━━━━━ DATA RECORDS ━━━━━

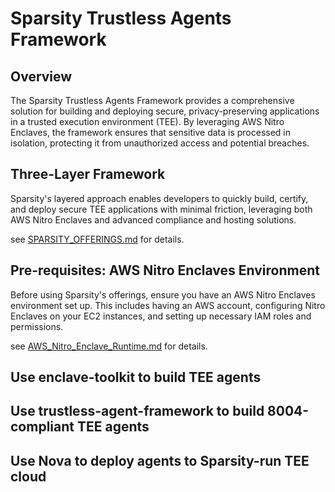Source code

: # Sparsity Trustless Agents Framework

## Overview

The Sparsity Trustless Agents Framework provides a comprehensive solution for building and deploying secure, privacy-preserving applications in a trusted execution environment (TEE). By leveraging AWS Nitro Enclaves, the framework ensures that sensitive data is processed in isolation, protecting it from unauthorized access and potential breaches.

## Three-Layer Framework

Sparsity's layered approach enables developers to quickly build, certify, and deploy secure TEE applications with minimal friction, leveraging both AWS Nitro Enclaves and advanced compliance and hosting solutions.

see [SPARSITY_OFFERINGS.md](SPARSITY_OFFERINGS.md) for details.

## Pre-requisites: AWS Nitro Enclaves Environment

Before using Sparsity's offerings, ensure you have an AWS Nitro Enclaves environment set up. This includes having an AWS account, configuring Nitro Enclaves on your EC2 instances, and setting up necessary IAM roles and permissions.

see [AWS_Nitro_Enclave_Runtime.md](AWS_Nitro_Enclave_Runtime.md) for details.

## Use enclave-toolkit to build TEE agents


## Use trustless-agent-framework to build 8004-compliant TEE agents


## Use Nova to deploy agents to Sparsity-run TEE cloud

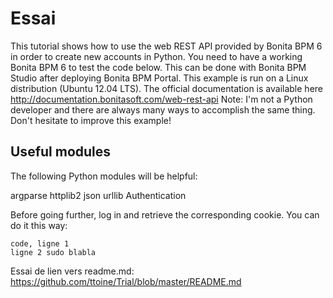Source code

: Essai
=====

This tutorial shows how to use the web REST API provided by Bonita BPM 6 in order to create new accounts in Python. You need to have a working Bonita BPM 6 to test the code below. This can be done with Bonita BPM Studio after deploying Bonita BPM Portal. This example is run on a Linux distribution (Ubuntu 12.04 LTS). The official documentation is available here http://documentation.bonitasoft.com/web-rest-api Note: I'm not a Python developer and there are always many ways to accomplish the same thing. Don't hesitate to improve this example!

Useful modules
--------------

The following Python modules will be helpful:

argparse
httplib2
json
urllib
Authentication

Before going further, log in and retrieve the corresponding cookie. You can do it this way:


    code, ligne 1
    ligne 2 sudo blabla

Essai de lien vers readme.md:
https://github.com/ttoine/Trial/blob/master/README.md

━━━━━

■ JOB ITEM ■
Rewrite both rows, substituting "secure enclave" for every occurrence of "TEE" and leaving everything else unchanged. Leave the pictures out of the answer.

■ RESPONSE TO THE TASK ■
Source code

: # Sparsity Trustless Agents Framework

## Overview

The Sparsity Trustless Agents Framework provides a comprehensive solution for building and deploying secure, privacy-preserving applications in a trusted execution environment (secure enclave). By leveraging AWS Nitro Enclaves, the framework ensures that sensitive data is processed in isolation, protecting it from unauthorized access and potential breaches.

## Three-Layer Framework

Sparsity's layered approach enables developers to quickly build, certify, and deploy secure secure enclave applications with minimal friction, leveraging both AWS Nitro Enclaves and advanced compliance and hosting solutions.

see [SPARSITY_OFFERINGS.md](SPARSITY_OFFERINGS.md) for details.

## Pre-requisites: AWS Nitro Enclaves Environment

Before using Sparsity's offerings, ensure you have an AWS Nitro Enclaves environment set up. This includes having an AWS account, configuring Nitro Enclaves on your EC2 instances, and setting up necessary IAM roles and permissions.

see [AWS_Nitro_Enclave_Runtime.md](AWS_Nitro_Enclave_Runtime.md) for details.

## Use enclave-toolkit to build secure enclave agents


## Use trustless-agent-framework to build 8004-compliant secure enclave agents


## Use Nova to deploy agents to Sparsity-run secure enclave cloud

Source code

: Essai
=====

This tutorial shows how to use the web REST API provided by Bonita BPM 6 in order to create new accounts in Python. You need to have a working Bonita BPM 6 to test the code below. This can be done with Bonita BPM Studio after deploying Bonita BPM Portal. This example is run on a Linux distribution (Ubuntu 12.04 LTS). The official documentation is available here http://documentation.bonitasoft.com/web-rest-api Note: I'm not a Python developer and there are always many ways to accomplish the same thing. Don't hesitate to improve this example!

Useful modules
--------------

The following Python modules will be helpful:

argparse
httplib2
json
urllib
Authentication

Before going further, log in and retrieve the corresponding cookie. You can do it this way:


    code, ligne 1
    ligne 2 sudo blabla

Essai de lien vers readme.md:
https://github.com/ttoine/Trial/blob/master/README.md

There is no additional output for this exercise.